> **What to produce**: Skip the pictures and copy all the data that follows exactly.

> **Data provided**:
*** Begin section ***
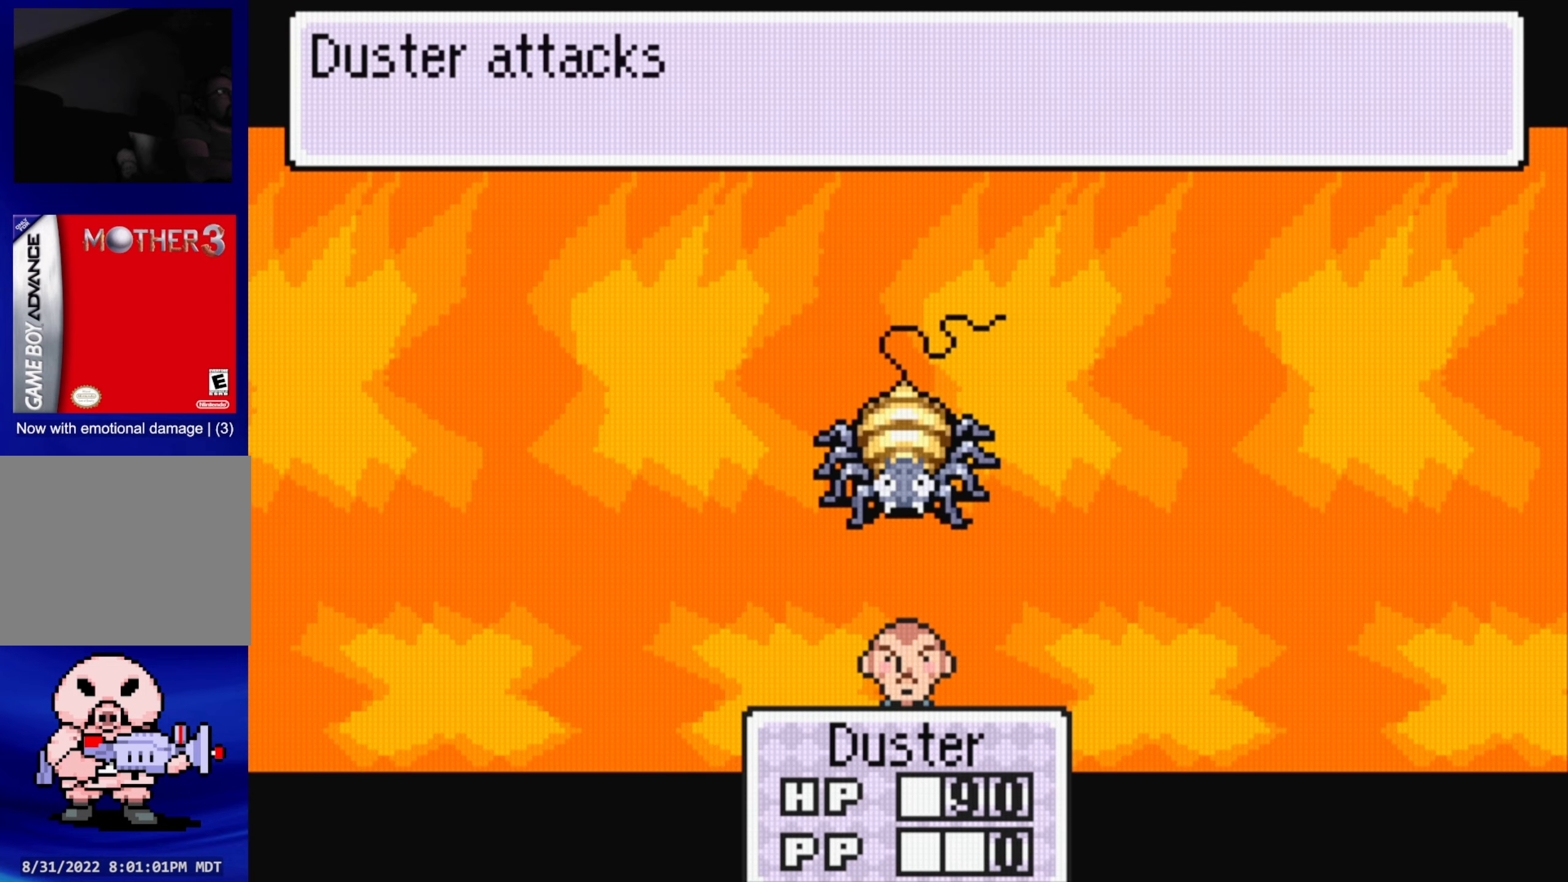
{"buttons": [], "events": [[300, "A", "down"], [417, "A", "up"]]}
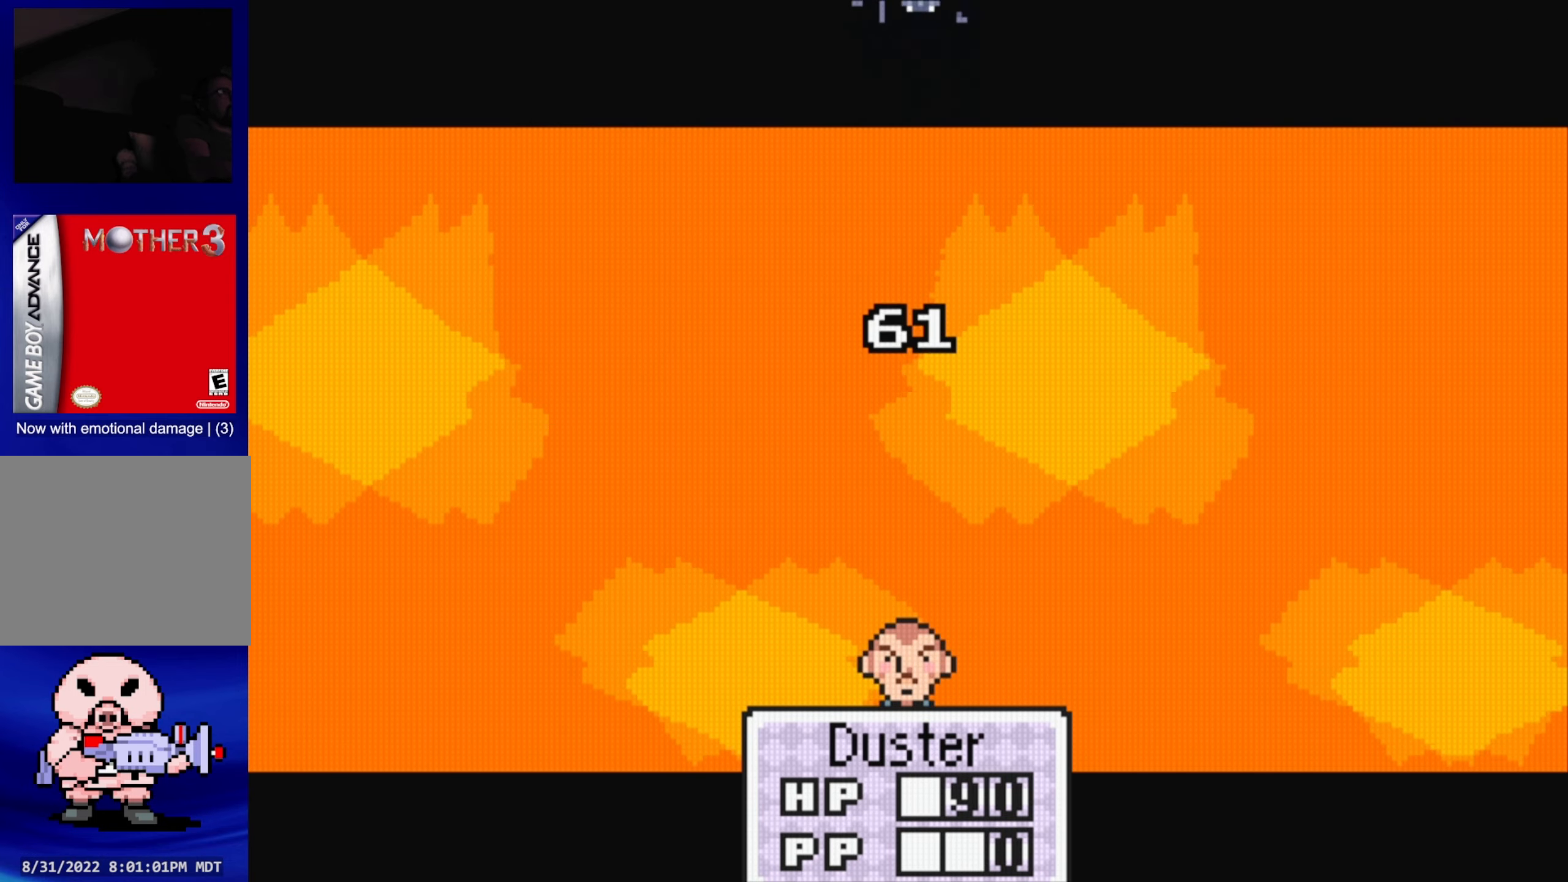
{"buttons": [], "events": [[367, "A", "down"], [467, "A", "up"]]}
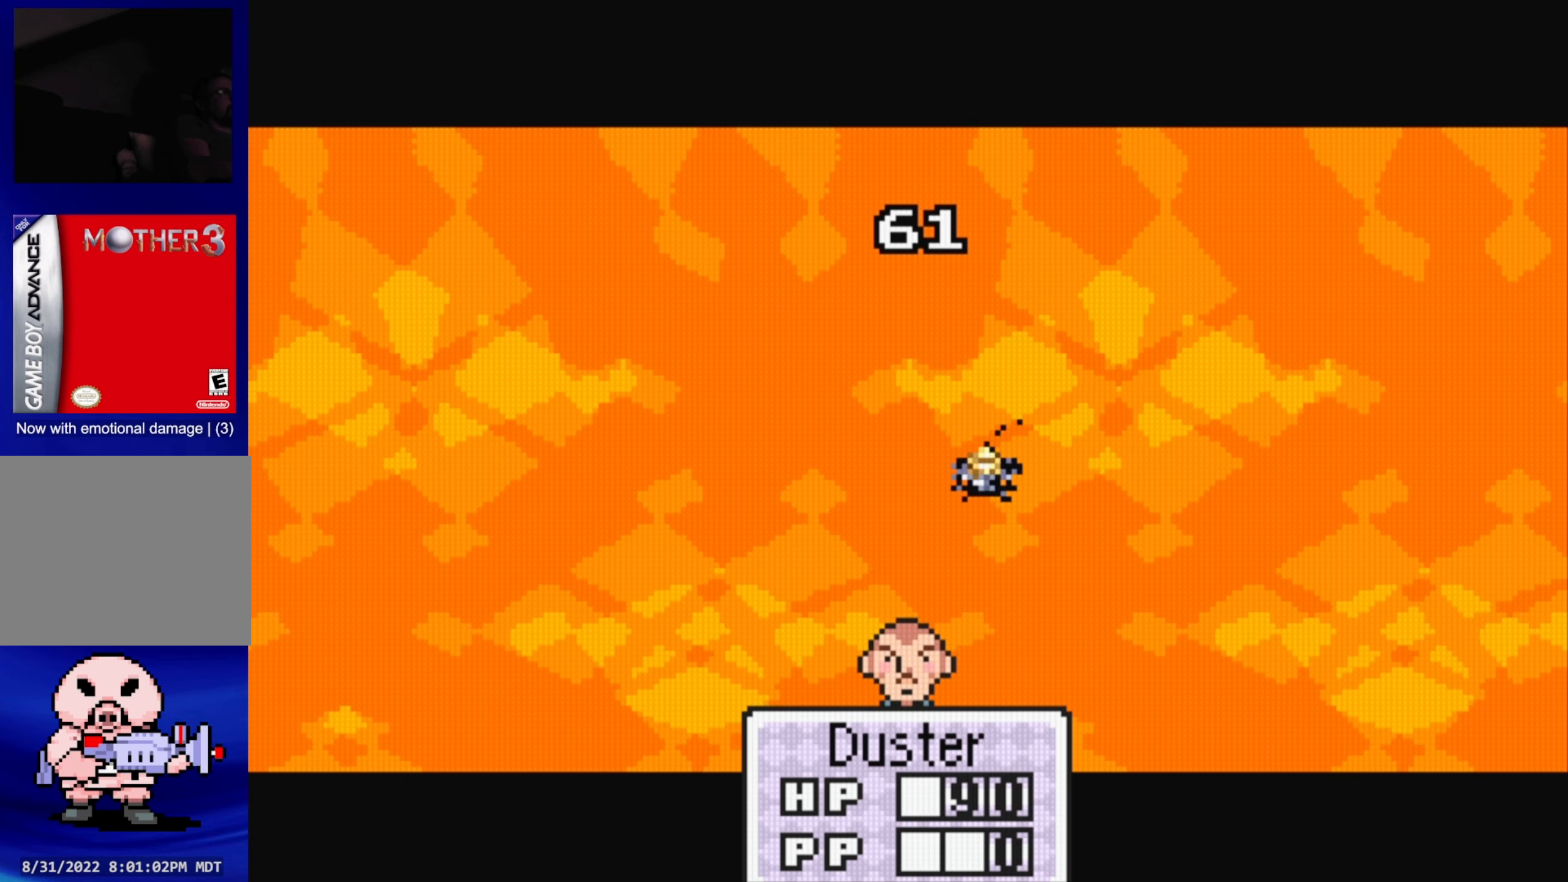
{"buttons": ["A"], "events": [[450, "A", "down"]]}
*** End section ***
> **Exercise output**:
{"buttons": [], "events": [[300, "A", "down"], [417, "A", "up"]]}
{"buttons": [], "events": [[367, "A", "down"], [467, "A", "up"]]}
{"buttons": ["A"], "events": [[450, "A", "down"]]}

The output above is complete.